* _DATA PROVIDED_
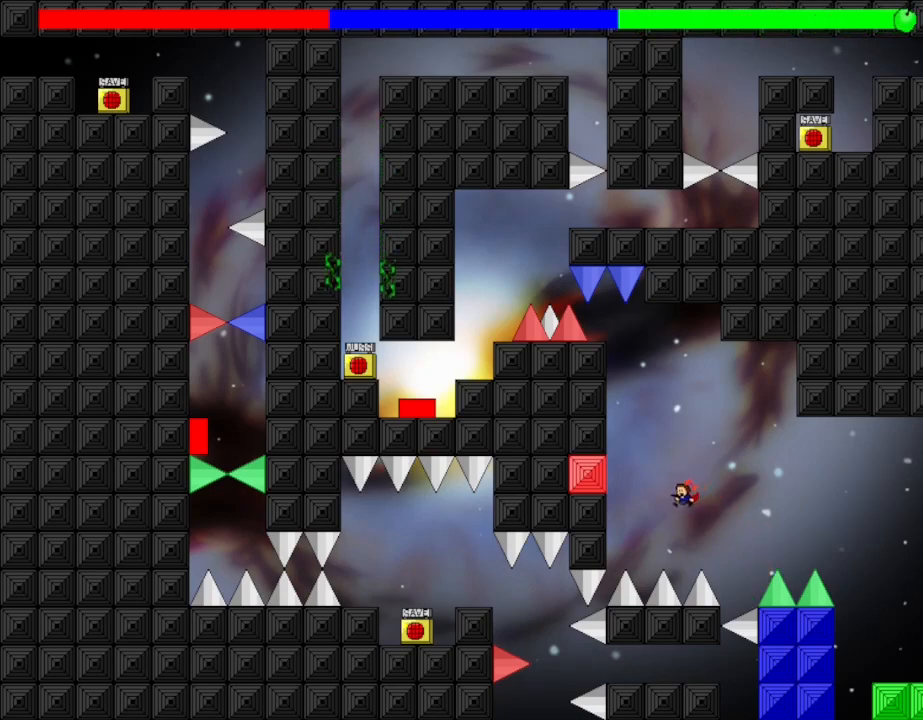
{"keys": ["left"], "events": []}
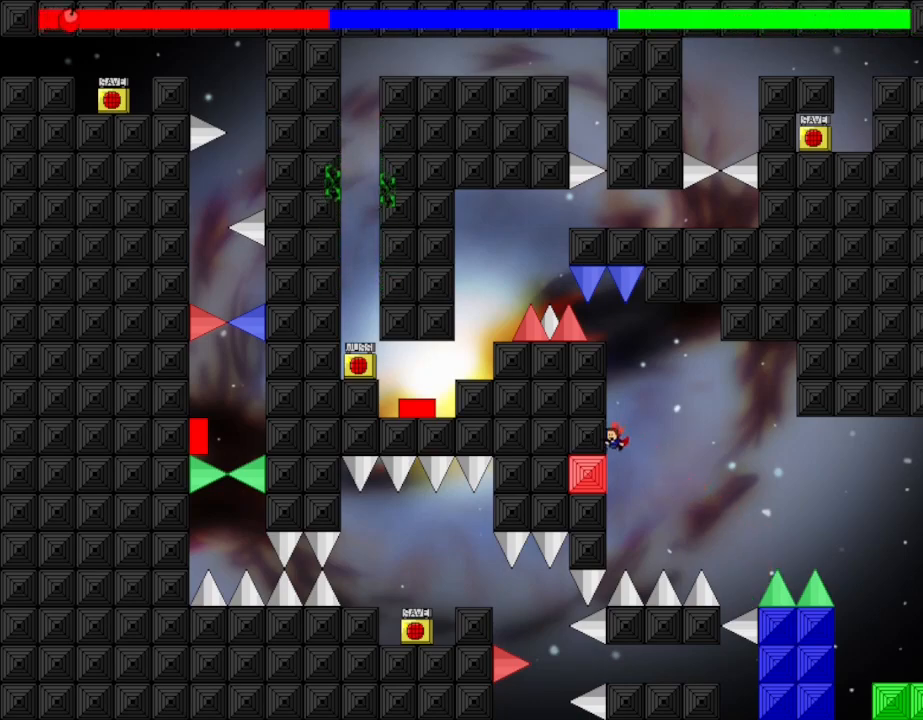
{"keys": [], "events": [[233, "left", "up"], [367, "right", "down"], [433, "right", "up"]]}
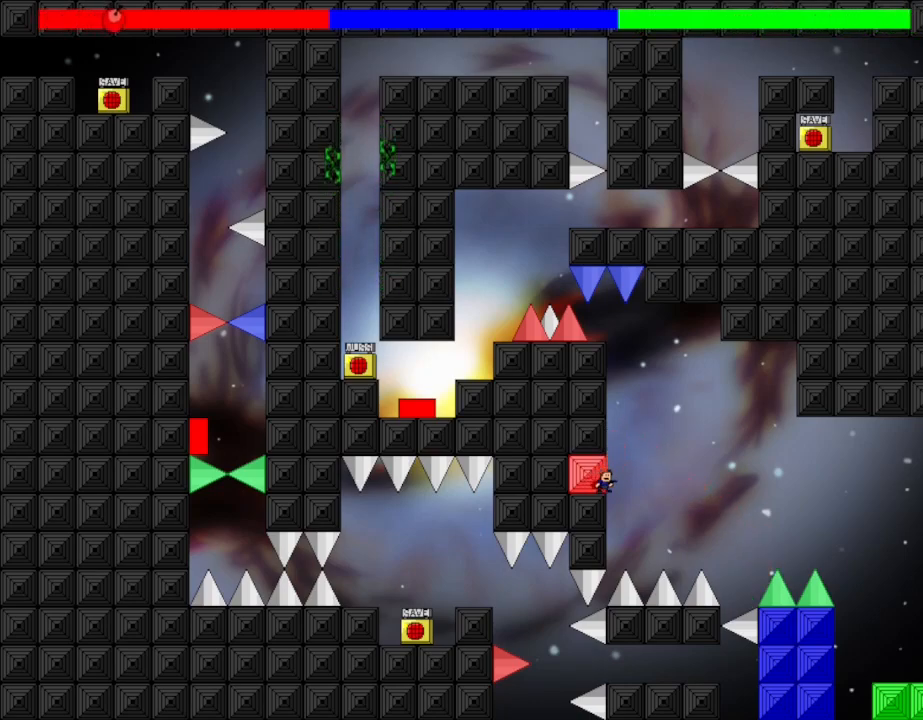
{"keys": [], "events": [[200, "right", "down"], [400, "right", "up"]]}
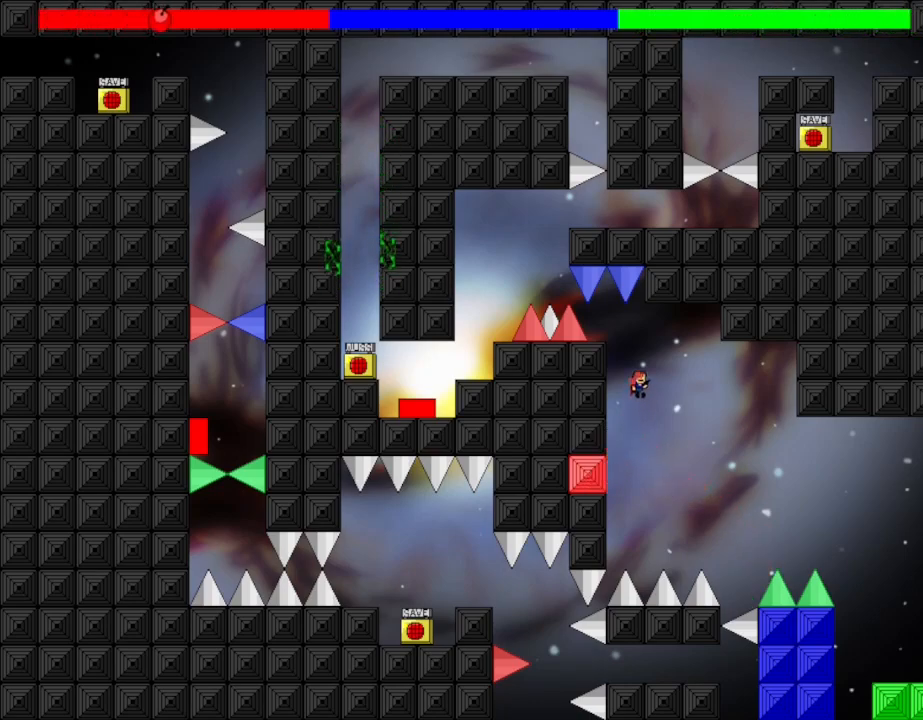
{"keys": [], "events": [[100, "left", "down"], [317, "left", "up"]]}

* _WORK INSTRUCTIONS_
Only lines holding "left" are wanted; copy all of them from the listing.

* _ANSWER SPACE_
{"keys": ["left"], "events": []}
{"keys": [], "events": [[233, "left", "up"], [367, "right", "down"], [433, "right", "up"]]}
{"keys": [], "events": [[100, "left", "down"], [317, "left", "up"]]}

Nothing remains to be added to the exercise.